Representatives for singer and actress Natalie Cole, the
daughter of iconic jazz musician Nat King Cole, said Friday that she has been
hospitalized to receive treatment for hepatitis C.
Natalie Cole first revealed her health problems in July. She
said at the time that the disease, which affects the liver and spreads through
contact with infected blood, was diagnosed during a routine check-up. She said
she probably became infected due to drug use in her youth.

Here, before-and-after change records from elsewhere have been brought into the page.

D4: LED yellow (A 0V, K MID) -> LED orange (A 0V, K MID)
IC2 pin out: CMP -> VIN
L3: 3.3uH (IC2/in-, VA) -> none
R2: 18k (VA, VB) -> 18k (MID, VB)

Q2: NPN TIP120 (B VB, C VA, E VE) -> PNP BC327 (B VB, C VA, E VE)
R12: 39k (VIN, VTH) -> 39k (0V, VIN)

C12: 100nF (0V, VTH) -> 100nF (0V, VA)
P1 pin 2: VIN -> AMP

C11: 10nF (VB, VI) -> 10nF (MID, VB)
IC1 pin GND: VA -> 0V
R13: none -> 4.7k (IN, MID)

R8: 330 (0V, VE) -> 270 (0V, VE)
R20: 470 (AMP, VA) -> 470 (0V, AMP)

The 58-year-old has been in a New York
City hospital since Sept. 12. Publicist Maureen O’Connor
of the firm Rogers & Cowan said Cole was expected to remain for several
more days in the hospital and then return to her Los
Angeles home, where she has been ordered to bed rest
by her doctors.
O’Connor further said that Cole had been responding well to
treatment for hepatitis C but that she had recently been going through a more exhausting
time, what with her busy promotional schedule and the inevitable side effects
from the medication she takes.
“We are canceling her activities in October, but we do
expect her to have a complete recovery,” she said. “She just needs some rest.”

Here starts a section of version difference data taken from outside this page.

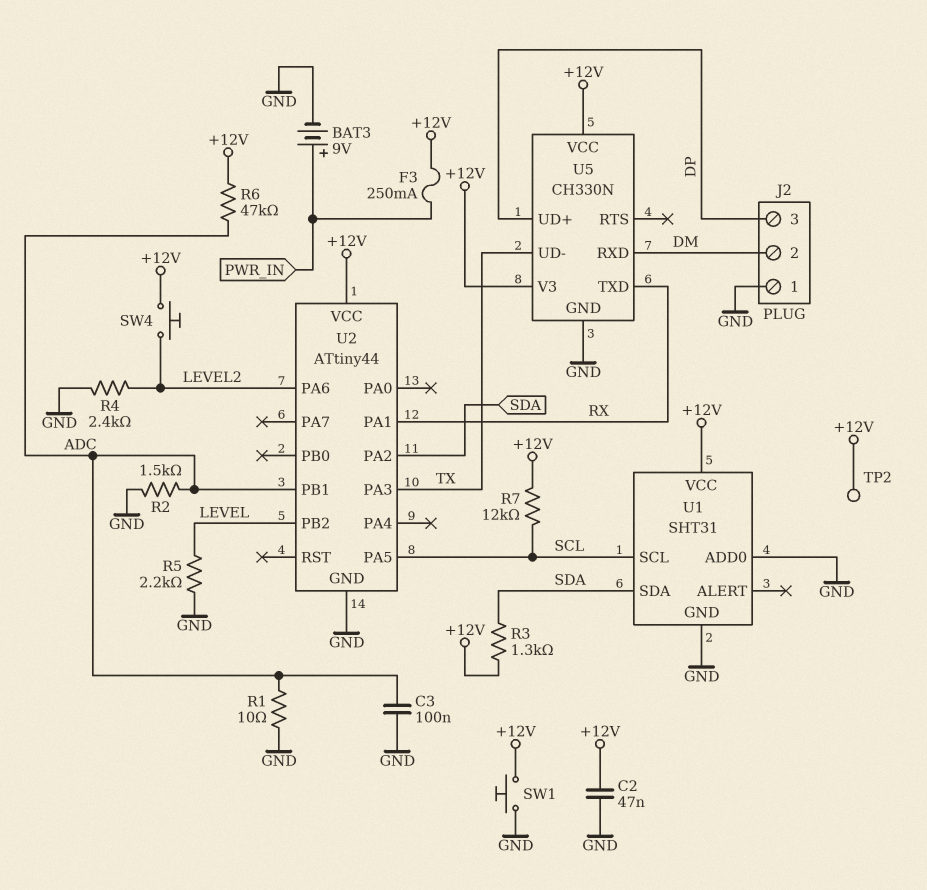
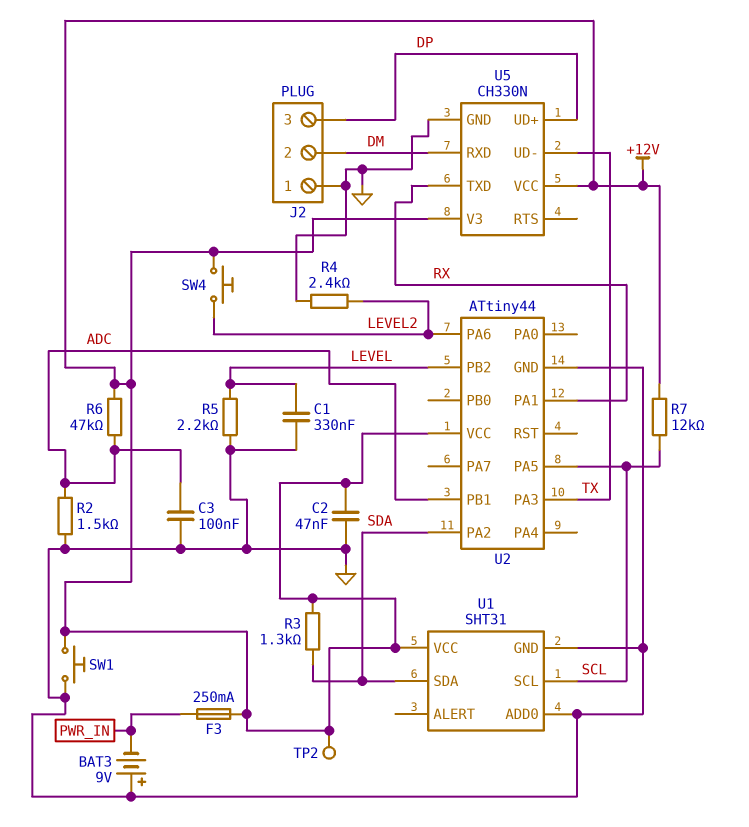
BAT3: 9V (plus PWR_IN, minus GND) -> 9V (plus GND, minus PWR_IN)
C1: none -> 330nF (GND, LEVEL)
R1: 10 (ADC, GND) -> none

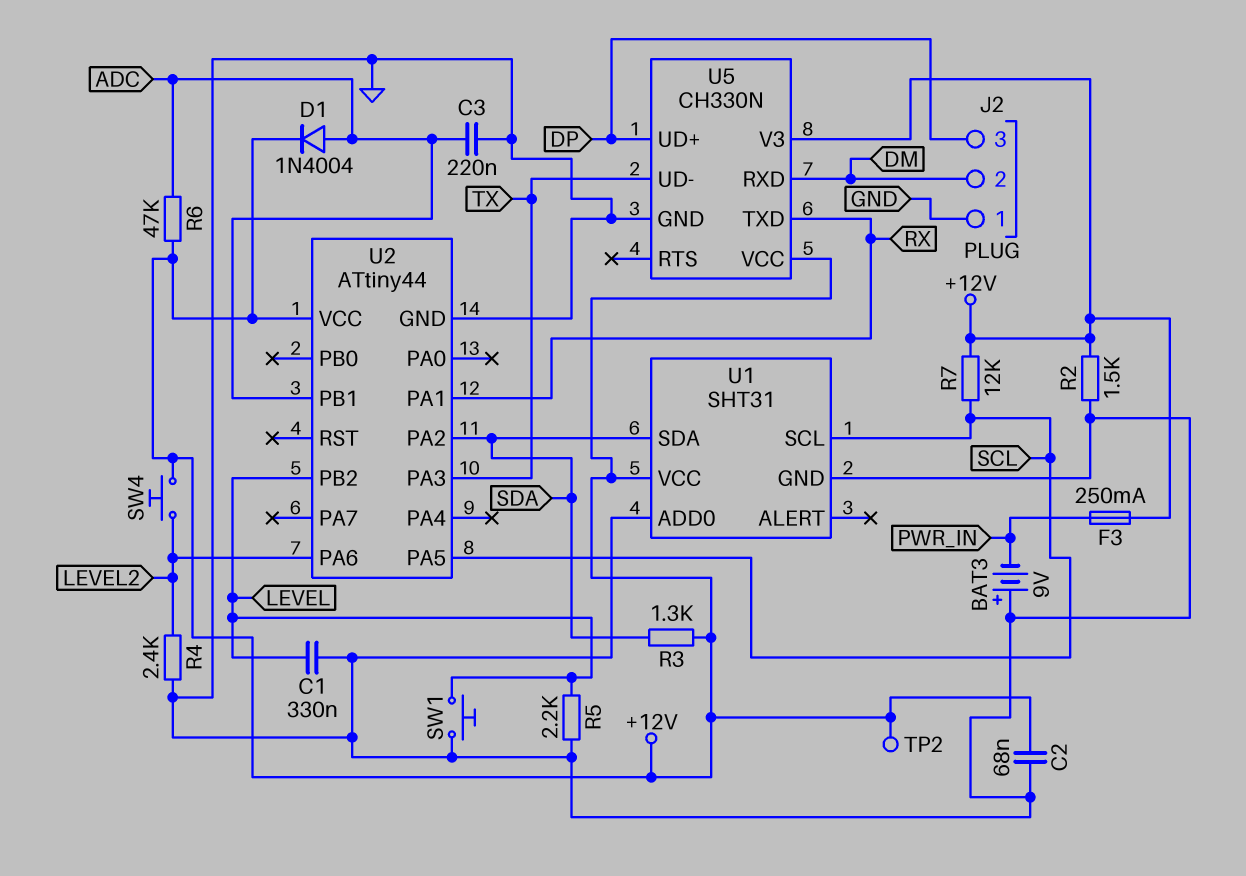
C2: 47nF (+12V, GND) -> 68nF (+12V, GND)
C3: 100nF (ADC, GND) -> 220nF (ADC, GND)
D1: none -> diode 1N4004 (A ADC, K +12V)
R2: 1.5k (ADC, GND) -> 1.5k (+12V, GND)
SW1: button (+12V, GND) -> button (GND, LEVEL)

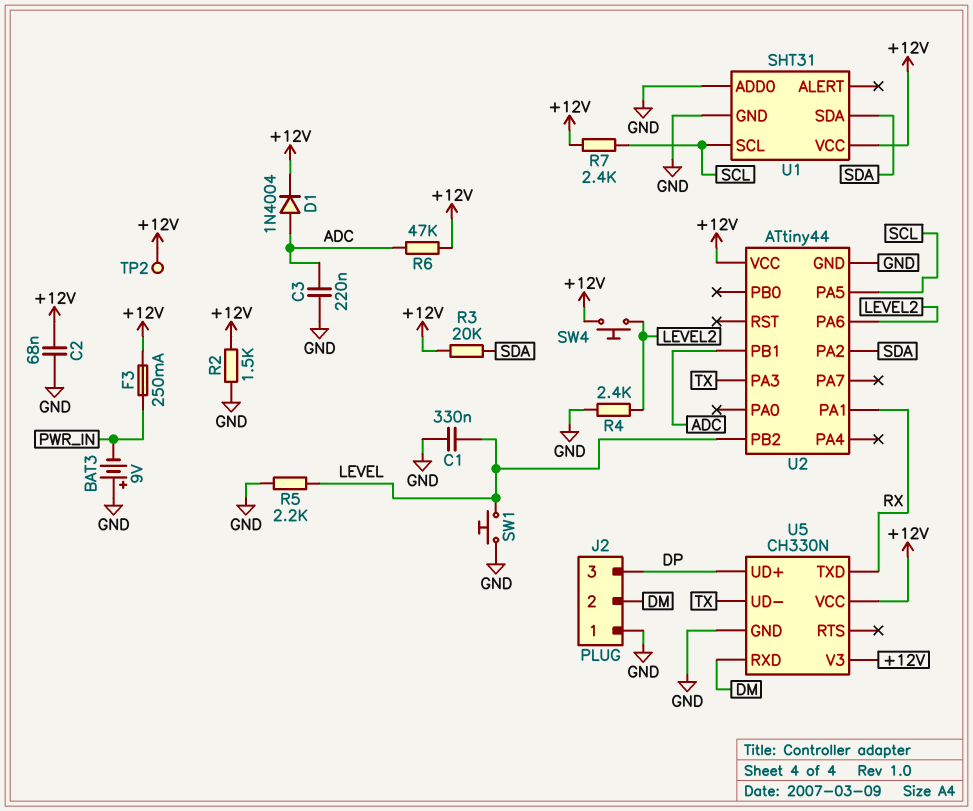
R3: 1.3k (+12V, SDA) -> 20k (+12V, SDA)
R7: 12k (+12V, SCL) -> 2.4k (+12V, SCL)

Among the activities cancelled is a concert tour which was
scheduled to kick off Oct. 3 in
support of her new album, “Still Unforgettable,” released last week.
Natalie Cole made her debut as a singer with 1975’s
“Inseparable,” and a glorious debut it was as she received a Grammy Award for
Best female R&B Vocal Performance (for the single “This Will Be (An
everlasting Love)”) and another for Best New Artist in 1976.
Her 1991 album “Unforgettable… With Love,” which saw her
remake some of her legendary father’s greatest hits, earned her multiple
Grammys and went platinum in the US.
The newly released “Still Unforgettable” features classics
rearranged by Cole, including a virtual duet with her father, a cover of his
1951 hit “Walkin' My Baby Back Home.”